Brain segmentation is now a key tool in clinical and translational research, and is applied to the evaluation of brain structure in health, in normal development, aging and in pathologies. Quantitative evaluation of brain structure by segmentation has been accepted as a surrogate marker in drug and treatment trials of neurological disorders. Many segmentation algorithms exist, and utilize different assumptions and models, which lead to differing performance in a range of applications and patient groups. There is a need for neuroimaging informatics software that enables rapid and effective evaluation of the quality of segmentations and segmentation algorithms that create them. There is a relative lack of experience in the quantitative neuroimaging community with a range of techniques in pediatric imaging as compared to adult imaging. Consequently, we seek to make available a neuroimaging tool that enables a broad range of users to compare their segmentation results and segmentation methods in terms of both precision (reproducibility) and accuracy (ground truth) against others. This proposal will continue to extend and develop our existing tool for the evaluation of image segmentations based on the STAPLE algorithm. The algorithm for Simultaneous Truth and Performance Level Estimation (STAPLE) described in (Warfield, Zou, and Wells 2004) has become widely cited, recently being identified as a Fast Breaking Paper by Thomson Essential Science Indicators as one of the top 1% most cited papers in the field. The algorithm is a statistical estimation procedure, initially developed for the validation of image segmentation, and also finding application in optimal combination of segmentation schemes and in label fusion methods for segmentation by registration. The algorithm currently allows only ''hard''segmentations, and does not support ''soft''segmentations with probabilistic labels. Therefore, the specific aims of this project are to: 1. Extend the algorithm to enable validation of image segmentations which have probabilistic labels, and 2. Continue the maintenance and dissemination of our documentation, tutorials and open source implementation of the STAPLE program.

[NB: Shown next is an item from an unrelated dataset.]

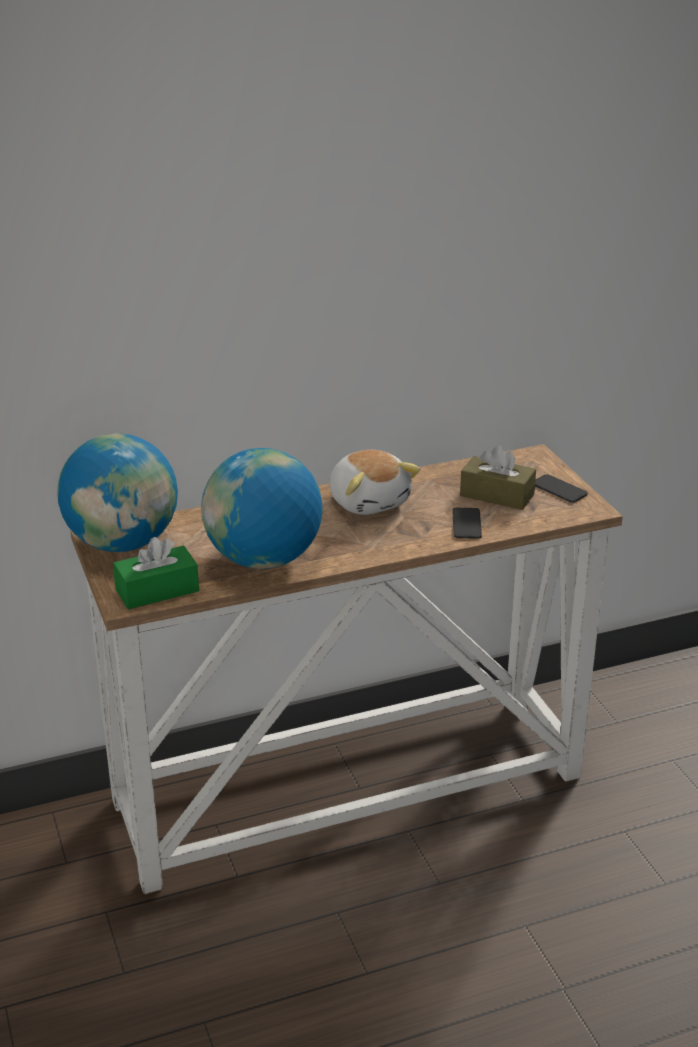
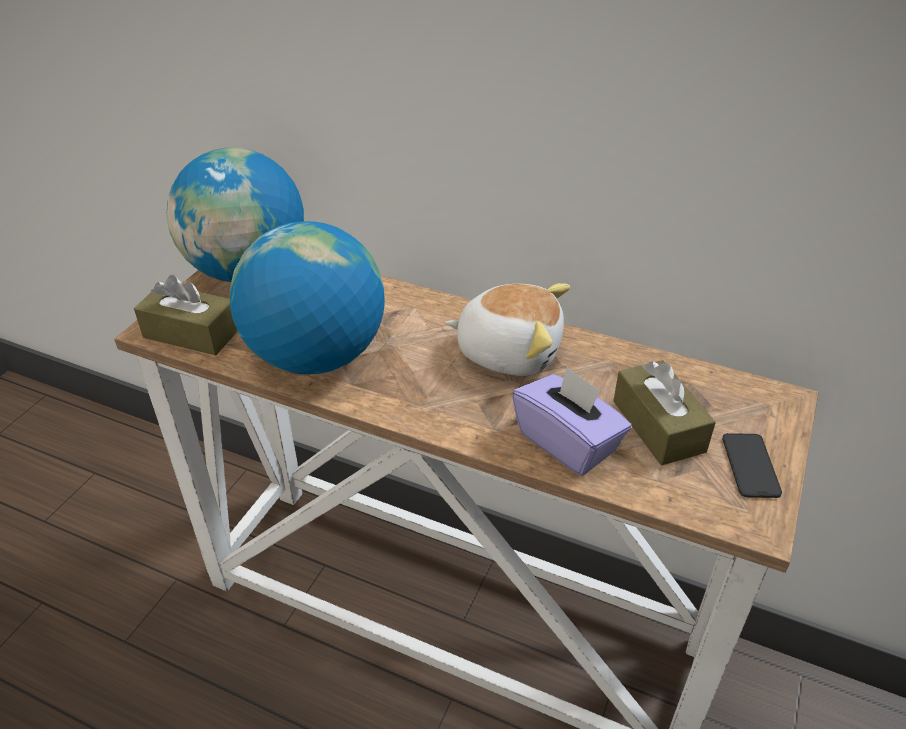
camera: 45 degrees right, 10 degrees up
(157, 590) = (191, 333): green tissue box -> brown tissue box
(369, 501) = (509, 351): plush toy -> plush toy turned 90 degrees counterclockwise
(466, 524) = (567, 442): phone -> purple tissue box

These specific aims will enable us to distribute the software through NITRC, maintain and enhance the software, its documentation and tutorials, and extend the algorithm and software to an entirely new class of segmentations. This project will significantly improve the ease of use of the algorithm in the neuroimaging community, enable new users to learn the concepts that are critical to validation of image segmentation, and the practical procedures for how to use the software appropriately, and to grow the user community. The extension of the algorithm to probabilistic labels will allow entirely new classes of segmentation algorithm (those which compute a probabilistic or ''soft''segmentation) to be assessed and compared.
This proposal will benefit public health by developing and disseminating key advances in functionality and usability of the Simultaneous Truth and Performance Level Estimation algorithm. This will enable validation of the segmentation of images acquired in neuroinformatics studies, which will improve the capacity of the research community to use, interpret and apply quantitative neuroimage assessments.